Seven decades of Cardiff City v West Bromwich Albion matches.

It would be good if City could go to the Hawthorns tomorrow and show a West Brom side that are struggling to match the impact they made in the first couple of months of the season that they aren’t as bad as the abject outfit that Mick McCarthy put out in September with a selection which looked like he thought we were beaten before the game started. However, while West Brom have struggled to score lately, they are still strong defensively and so I can’t help thinking if the side that can’t keep clean sheets concedes a goal, it’ll probably be enough for the Baggies to take six points off us this season.

Anyway, here’s the usual quiz with questions going back to the sixties, I’ll post the answers on Monday.

60s.

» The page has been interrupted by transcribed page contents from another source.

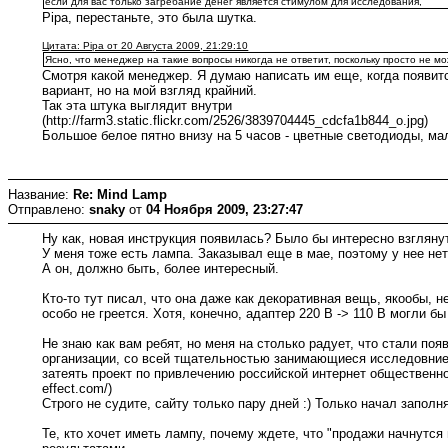
если для вас только загребание денег является стимулом для исследования,
Pipa, перестаньте, это была шутка.
Цитата: Pipa от 20 Августа 2009, 21:29:10
Ясно, что менеджер на такие вопросы никогда не ответит, поскольку просто не мо
Смотря какой менеджер. Я думаю написать им еще, когда появитс
вариант, но на мой взгляд крайний.
Так эта штука выглядит внутри
(http://farm3.static.flickr.com/2526/3839704445_cdcfa1b844_o.jpg)
Большое белое пятно внизу на 5 часов - цветные светодиоды, мал
Название:
Re: Mind Lamp
Отправлено:
snaky
от
04 Ноября 2009, 23:27:47
Ну как, новая инструкция появилась? Было бы интересно взгляну
У меня тоже есть лампа. Заказывал еще в мае, поэтому у нее нет
А он, должно быть, более интересный.
Кто-то тут писал, что она даже как декоративная вещь, якообы, н
особо не греется. Хотя, конечно, адаптер 220 В -> 110 В могли бы
Не знаю как вам ребят, но меня на столько радует, что стали поя
организации, со всей тщательностью занимающиеся исследовнием
затеять проект по привлечению российской интернет общественности к
effect.com/)
Строго не судите, сайту только пару дней :) Только начал запол
Те, кто хочет иметь лампу, почему ждете, что "продажи начнутс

Born in a mining village named after a monk, this midfielder made the long journey to London to begin his career in colours that he would wear throughout his career apart from the middle portion of it which was spent at West Brom. He didn’t fare too well in his meetings with City while at West Brom during this decade as he went winless in his games against us – can you name him?

70s. This tynesider started his career as a goalkeeper and played one professional game between the sticks, but soon switched to the full back role which saw him rack up a total of over seven hundred career appearances for the four sides he represented. West Brom were the first of these teams and his initial encounter against us with them marked the end of an era. Subsequently, he was able to take his record while playing for West Brom against us to three wins, a draw and no defeats. His first transfer saw him move to the place with cream post boxes where his near two hundred league matches saw him finally register the first goal of his career. Goals and games were more plentiful at his next club – there were fourteen of them in nearly three hundred matches for a side whose colours were unique in the Football League at that time. For a man who had travelled large distances to sign for his first three clubs, his final move involved a short journey to a venue which would have set him thinking of home, but who am I describing?

80s. Concerning dreary and bland midfielder? (6,7)

90s. Command a TV lion to genuflect?

00s. He played for West Brom against us during this decade and, in all, played for fourteen different clubs in the following countries, Portugal, France, England (he was loaned to another current Championship side while at West Brom), Ukraine, the UAE and Romania with the last named providing five of those fourteen teams, who is he?

10s. Was he driven from the Tees to play for West Brom against us during this decade? (6,4)

20s. Which player, who was at West Brom during this decade, has twice set records for being his country’s most expensive player?

Answers

60s. Sir Bobby Robson was born in Sacriston, County Durham and moved to Fulham as a teenager. Making his debut in 1950, Robson moved to West Brom in 1956 and spent six years there – included in his nearly 240 league games for the midlands club were three against City during our brief spell in the First Division early in the sixties, one of which we won and the other two were drawn. Robson, who also won twenty caps for England, returned to Fulham in 1962 for five years during which he took his total number of league appearances for the London side to almost three hundred and fifty.

70s. Gordon Nisbet’s first match for West Brom was in goals against Coventry, but the Albion boss at the time Don Howe was proved right in his conviction that Nisbet would be a better right back. Nisbet played four times for West Brom against us in the mid seventies with the first of them in November 1973 being Jimmy Scoular’s final match as City manager. Nisbet moved to Hull City in 1976 and then on to Plymouth in 1980 where he stayed for seven more years, before one final moved to St James’ Park, Exeter for a season.

80s. Darren Bradley.

90s. Neil Parsley.

00s. Filipe Teixeira was in the West Brom team which drew 3-3 with City at the Hawthorns in January 2008 – PSG are the most famous of the sides he played for in a career which lasted twenty one years.

10s. Steven Reid.

20s. Oliver Burke became Scotland’s most expensive player when he moved from Nottingham Forest to RB Leipzig in 2016 for £13 million and the record was broken a year later when he signed for West Brom for £” million more.